### [PROBLEM TO SOLVE]
Copy every line of the records below, changing nothing in any of them.

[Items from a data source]
:::
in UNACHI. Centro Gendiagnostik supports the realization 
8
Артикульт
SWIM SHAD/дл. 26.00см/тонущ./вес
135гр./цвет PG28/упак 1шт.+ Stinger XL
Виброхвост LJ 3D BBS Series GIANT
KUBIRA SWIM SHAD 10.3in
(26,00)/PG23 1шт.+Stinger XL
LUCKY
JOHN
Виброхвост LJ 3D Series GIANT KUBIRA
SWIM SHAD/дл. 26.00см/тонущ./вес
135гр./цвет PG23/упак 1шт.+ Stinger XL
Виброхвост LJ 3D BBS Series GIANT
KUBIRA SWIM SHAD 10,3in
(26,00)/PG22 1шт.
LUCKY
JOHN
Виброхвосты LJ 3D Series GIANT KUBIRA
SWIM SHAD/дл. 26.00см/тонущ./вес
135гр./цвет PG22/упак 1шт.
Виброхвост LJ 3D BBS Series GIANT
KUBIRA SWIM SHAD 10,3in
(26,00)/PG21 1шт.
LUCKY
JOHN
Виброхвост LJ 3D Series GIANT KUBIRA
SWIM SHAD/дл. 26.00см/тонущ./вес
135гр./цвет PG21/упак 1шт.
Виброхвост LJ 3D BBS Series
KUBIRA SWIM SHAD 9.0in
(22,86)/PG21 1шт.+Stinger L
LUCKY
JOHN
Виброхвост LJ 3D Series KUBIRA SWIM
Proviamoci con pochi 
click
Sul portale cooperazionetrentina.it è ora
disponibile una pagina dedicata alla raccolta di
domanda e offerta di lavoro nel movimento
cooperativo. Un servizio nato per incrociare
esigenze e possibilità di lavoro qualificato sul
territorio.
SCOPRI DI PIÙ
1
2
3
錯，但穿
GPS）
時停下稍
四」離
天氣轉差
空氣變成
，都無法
:::
### [SOLUTION TO THIS EXERCISE]
in UNACHI. Centro Gendiagnostik supports the realization 
8
Артикульт
SWIM SHAD/дл. 26.00см/тонущ./вес
135гр./цвет PG28/упак 1шт.+ Stinger XL
Виброхвост LJ 3D BBS Series GIANT
KUBIRA SWIM SHAD 10.3in
(26,00)/PG23 1шт.+Stinger XL
LUCKY
JOHN
Виброхвост LJ 3D Series GIANT KUBIRA
SWIM SHAD/дл. 26.00см/тонущ./вес
135гр./цвет PG23/упак 1шт.+ Stinger XL
Виброхвост LJ 3D BBS Series GIANT
KUBIRA SWIM SHAD 10,3in
(26,00)/PG22 1шт.
LUCKY
JOHN
Виброхвосты LJ 3D Series GIANT KUBIRA
SWIM SHAD/дл. 26.00см/тонущ./вес
135гр./цвет PG22/упак 1шт.
Виброхвост LJ 3D BBS Series GIANT
KUBIRA SWIM SHAD 10,3in
(26,00)/PG21 1шт.
LUCKY
JOHN
Виброхвост LJ 3D Series GIANT KUBIRA
SWIM SHAD/дл. 26.00см/тонущ./вес
135гр./цвет PG21/упак 1шт.
Виброхвост LJ 3D BBS Series
KUBIRA SWIM SHAD 9.0in
(22,86)/PG21 1шт.+Stinger L
LUCKY
JOHN
Виброхвост LJ 3D Series KUBIRA SWIM
Proviamoci con pochi 
click
Sul portale cooperazionetrentina.it è ora
disponibile una pagina dedicata alla raccolta di
domanda e offerta di lavoro nel movimento
cooperativo. Un servizio nato per incrociare
esigenze e possibilità di lavoro qualificato sul
territorio.
SCOPRI DI PIÙ
1
2
3
錯，但穿
GPS）
時停下稍
四」離
天氣轉差
空氣變成
，都無法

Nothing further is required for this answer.